> [ACTIVITY]:
Please turn the lines below into a numbered list, skipping the blank lines and leaving out the pictures.

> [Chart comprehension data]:
+-------+

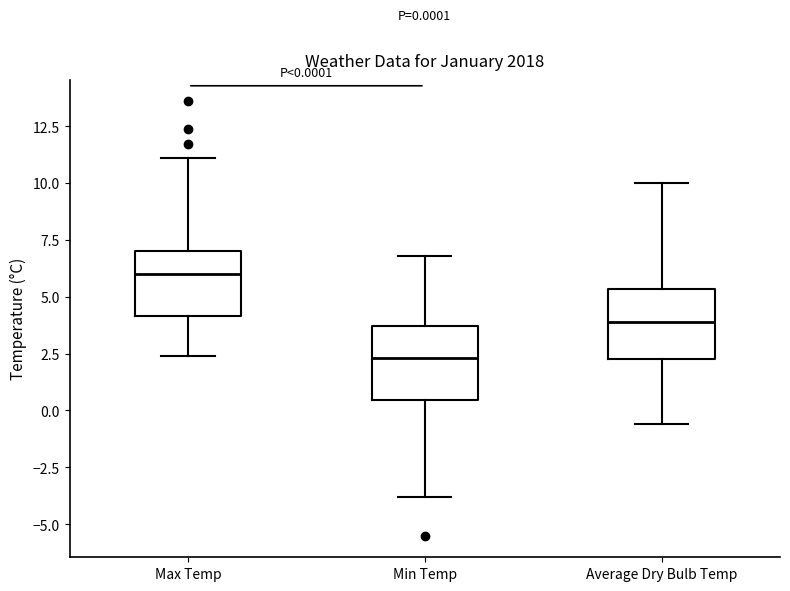

Which box's median line is the lowest?

Min Temp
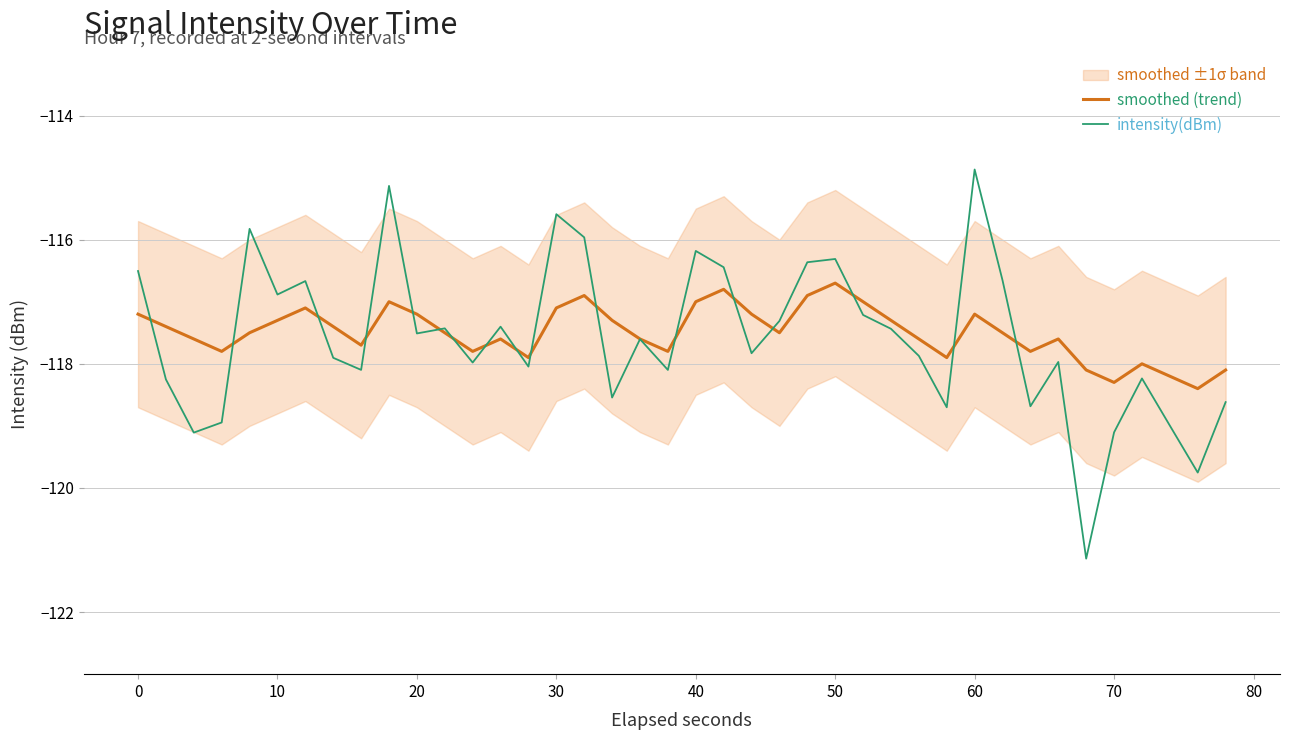

At which label does intensity(dBm) reach its peak?

60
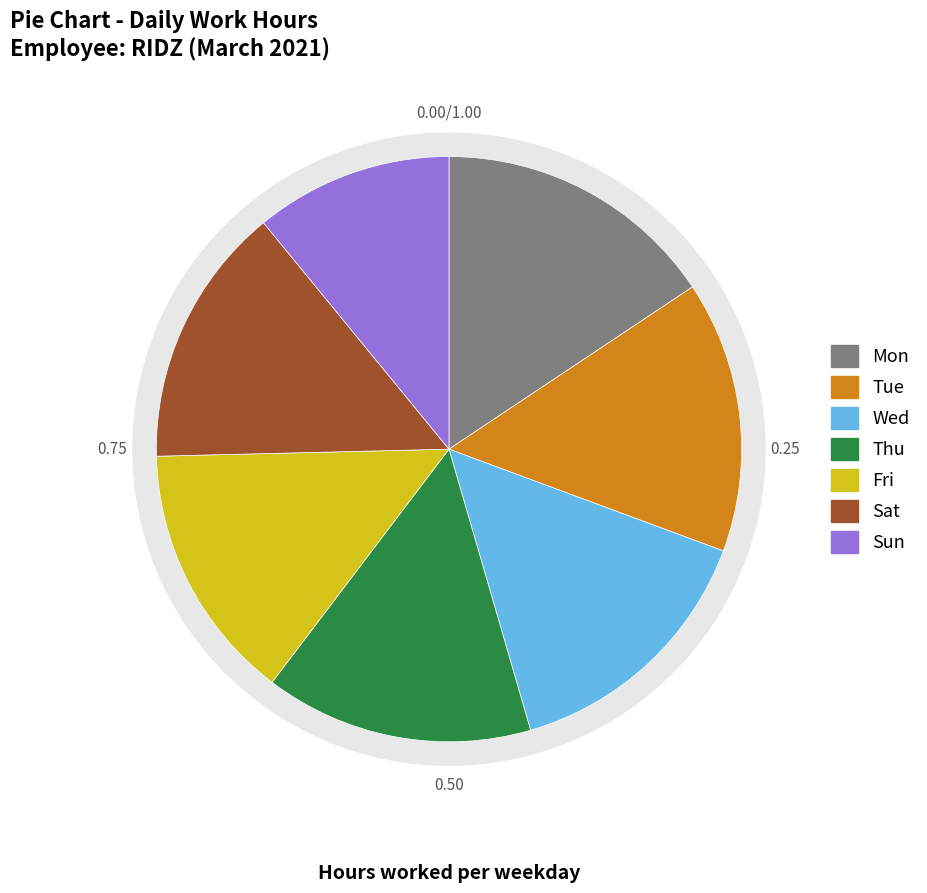

What is the ratio of the value at Sat to the value at Tue?

1.0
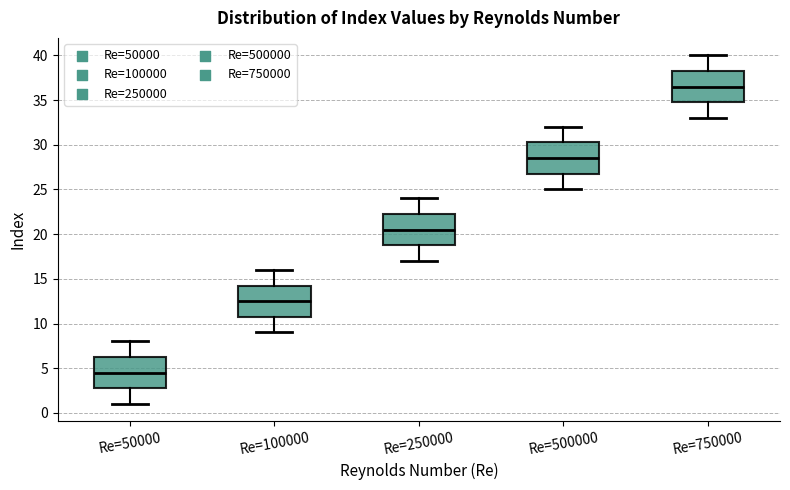

Which box's median line is the lowest?

Re=50000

+-------+

> [ANSWER]:
1. Which box's median line is the lowest?
2. Min Temp
3. At which label does intensity(dBm) reach its peak?
4. 60
5. What is the ratio of the value at Sat to the value at Tue?
6. 1.0
7. Which box's median line is the lowest?
8. Re=50000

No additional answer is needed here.